La mística del cuero cosido a mano
En la fiesta de la Super Bowl brilla como una estrella más Jane Helser, una artesana que lleva medio siglo cosiendo los balones de la NFL
La familia de Corey Pearson buscaba el sábado un codiciado autógrafo. Vestidos con sudaderas de los Washington Redskins, Corey y sus dos hijos adolescentes disfrutaban de la enorme feria que la Liga Nacional de Fútbol americano (NFL) ha montado en el centro de Phoenix para los visitantes de la Super Bowl que se jugaba el domingo. Corey se acercó respetuosamente a una señora mayor con aspecto de abuelita y le pidió que le firmara un balón oficial de la Super Bowl. Lo había hecho ella con sus manos.
Jane Helser tiene 68 años y el pasado mes de mayo se jubiló como trabajadora de la fábrica de la marca Wilson en Ada, Ohio. Llevaba trabajando allí 48 años. Entró porque quería “un sueldo mejor que como panadera”. Wilson, proveedor exclusivo de balones de la NFL, es la principal industria del pueblo. Helser es una celebridad de este evento. Los aficionados buscan su firma, tenerla en sus selfies, sus explicaciones dadas miles de veces sobre el secreto de los balones oficiales.

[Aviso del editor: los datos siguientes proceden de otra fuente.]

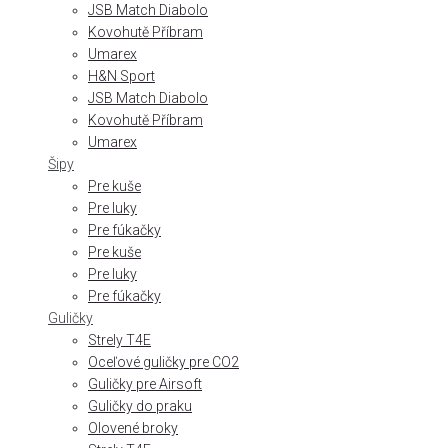
JSB Match Diabolo
Kovohutě Příbram
Umarex
H&N Sport
JSB Match Diabolo
Kovohutě Příbram
Umarex
Šipy
Pre kuše
Pre luky
Pre fúkačky
Pre kuše
Pre luky
Pre fúkačky
Guličky
Strely T4E
Oceľové guličky pre CO2
Guličky pre Airsoft
Guličky do praku
Olovené broky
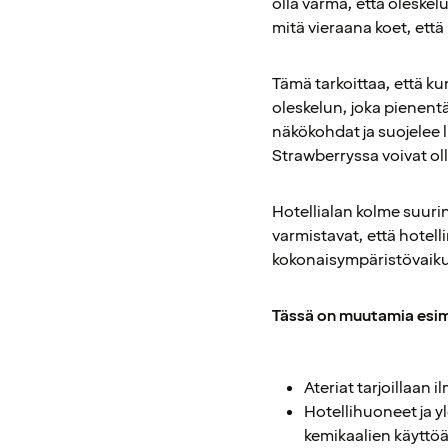
olla varma, että oleskelu
mitä vieraana koet, että
Tämä tarkoittaa, että k
oleskelun, joka pienent
näkökohdat ja suojelee l
Strawberryssa voivat ol
Hotellialan kolme suuri
varmistavat, että hote
kokonaisympäristövaiku
Tässä on muutamia esime
Ateriat tarjoillaan 
Hotellihuoneet ja yl
kemikaalien käyttöä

Explica que el cuero ha venido siempre de la empresa Horween de Chicago. Los cortes con forma de arco tienen un tacto animal y cálido. Ella cose cuatro juntos en una máquina de coser Randall de finales del siglo XIX y adquirida por la fábrica Wilson en los años 40. El traqueteo de la máquina y la lamparita sobre la aguja eran una joya para los objetivos de los móviles.
Después, algo de vapor para ablandarlo y se le da la vuelta a martillazos. En otra mesa, las compañeras de Helser le meten la cámara de aire y lo cierran con un metro de cordón blanco que le da esa cicatriz característica al balón oficial de la NFL. Por último, es inflado dentro de una prensa hasta una presión que cualquier buen aficionado puede citar de memoria desde el escándalo de los balones deshinchados de los New England Patriots. Las trabajadoras de Wilson llevan toda la semana escuchando bromas sobre el asunto, dicen entornando los ojos de aburrimiento.
Los balones de Wilson hechos a mano costaban 150 dólares, 180 dólares si estaban personalizados. Se hacen exactamente igual desde los años 30. El balón que se llevó la familia Pearson era igual que el de la final del domingo, hecho por las mismas manos, en las mismas máquinas de Ada, Ohio, que producen unos 600.000 al año, con los que sirven a todas las ligas de fútbol americano. “Este no es un balón para jugar, sino para guardarlo en la estantería”, decía Corey. El sábado, la tienda Wilson en la feria de Phoenix había agotado las existencias.
Si hay algo de lo que puede presumir el deporte americano es de la habilidad para convertir a un deportista en un héroe, una jugada en una leyenda y un vestuario en un museo. La capacidad para envolver en una mística contagiosa cada detalle que rodea a 22 tipos que se pasan un balón y se dan trompazos para que uno logra encontrar un espacio por el que correr hacia el gol. Nadie lo hace igual. Ni le saca tanto rendimiento económico.
Así, en el día previo a la 49 Super Bowl, miles de aficionados llenaban el Centro de Convenciones de Phoenix, Arizona. La cola para entrar daba dos veces la vuelta a la manzana. En la feria NFL Experience podían lanzar pases o correr a por ellos, entrenar con material profesional, ver los anillos de campeones de todas las temporadas, hacerse fotos con todas las equipaciones del campeonato o admirar el trofeo Vince Lombardi que se iba a entregar el domingo. Había decenas de actividades para niños, antiguos jugadores firmando autógrafos y sobre todo, mucha comida y bebida y toda la mercadotecnia imaginable para comprar.